0 past simple and past participle of foreclose
1 (especially of banks) to take back property that was bought with borrowed money because the money was not being paid back as formally agreed:
The bank is threatening to foreclose on the family's house.
2 to prevent something from being considered as a possibility in the future:
The leader's aggressive stance seems to have foreclosed any chance of diplomatic compromise.
Conventional wisdom identifies the negative effects of neoliberal policies enacted and opportunities foreclosed as the greatest threat to indigenous peoples.
If a farmer is foreclosed, he loses his land and enters the labour pool.
In the first place, it guaranteed that the depression would be deep and prolonged and that many of its possible outcomes would be foreclosed.
By generating and developing a political vocabulary of sectarianism, the colonial state in fact foreclosed the possibility of creating a viable language of order.
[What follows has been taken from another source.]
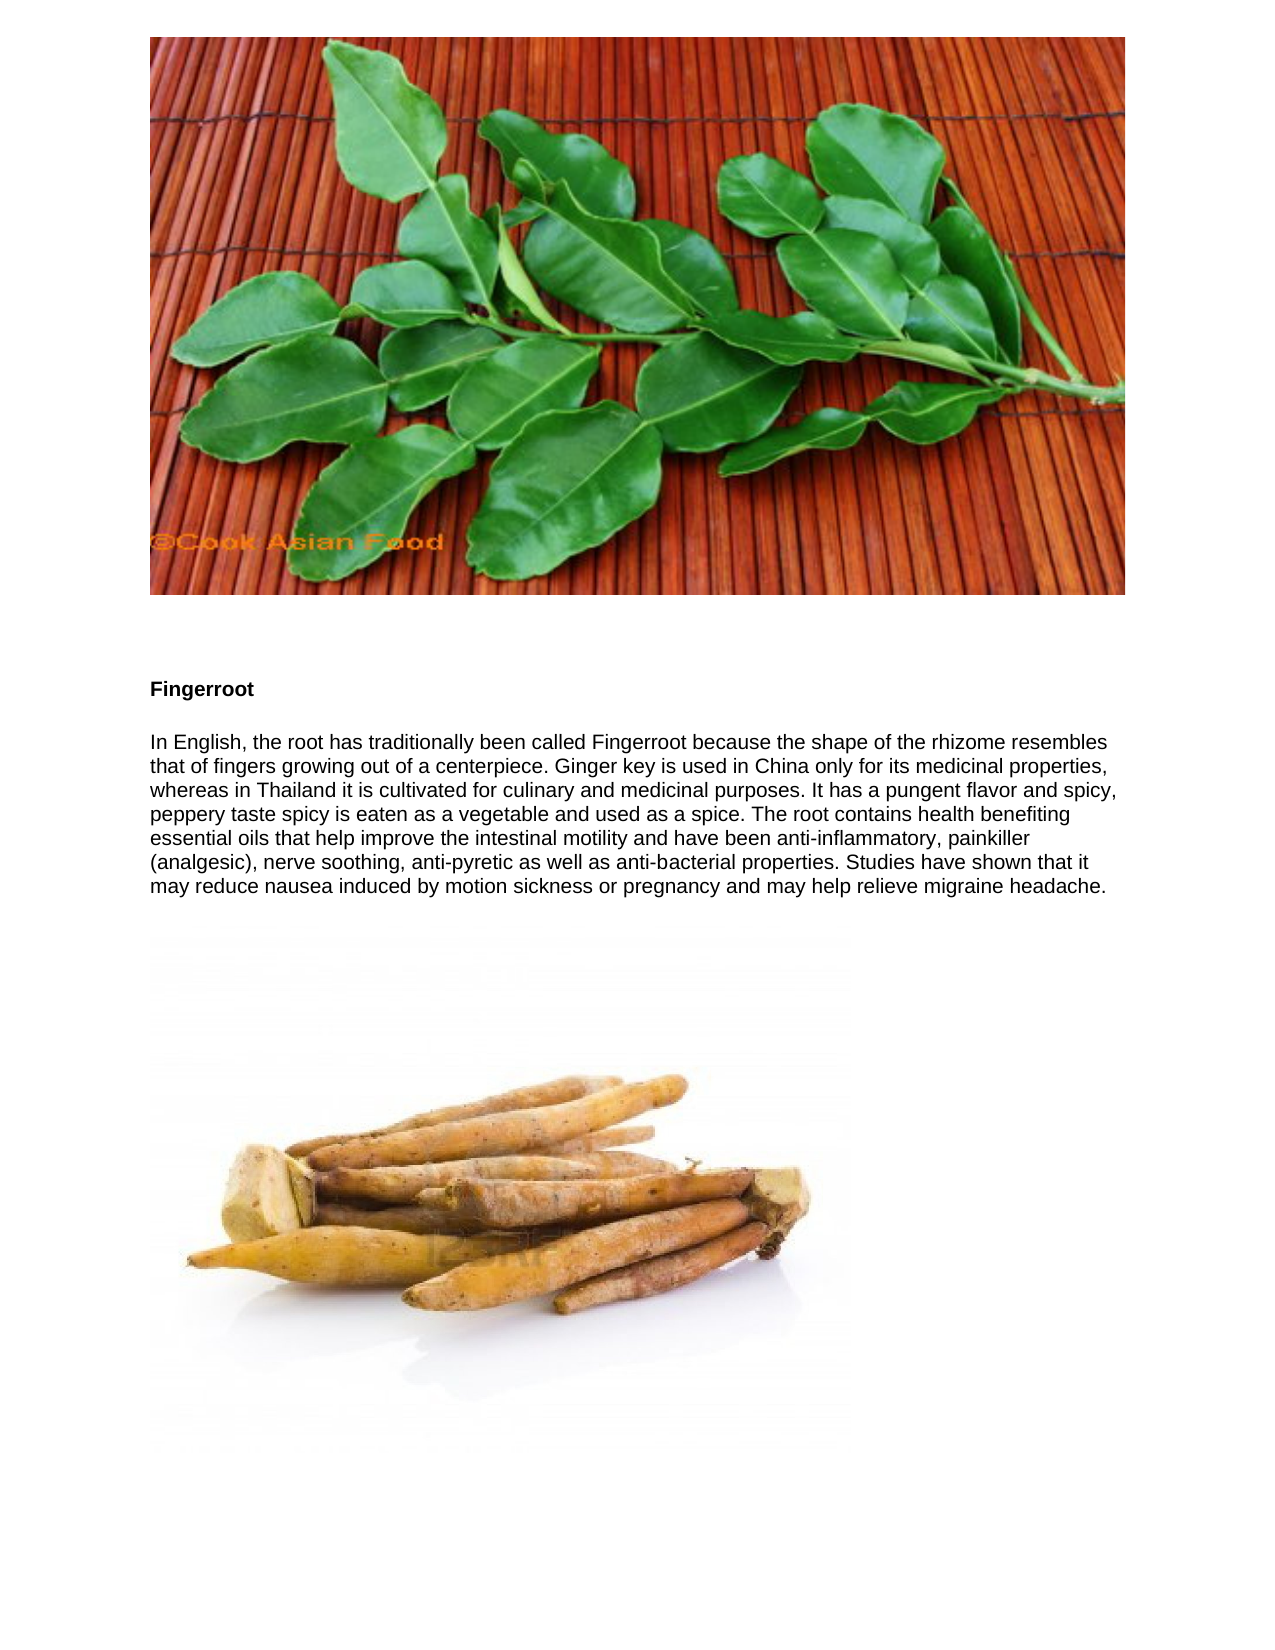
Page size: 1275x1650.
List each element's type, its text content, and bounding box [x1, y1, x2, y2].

The regionalist logic indeed empowered an endless train of statements that foreclosed the articulation of questions about cultural identity.
But the future was not foreclosed in 1559 or 1570, it was available and open : there was, if not everything, still much to play for.
In contrast, street encounters occurred only when one of the warring parties foreclosed mutual criticism in each other's presence and had to be compelled to meet its opponents.
The personalisation of state power, and the disregard for due legal and constitutional processes under military rule, has also foreclosed the development of enduring institutional responses to minority problems.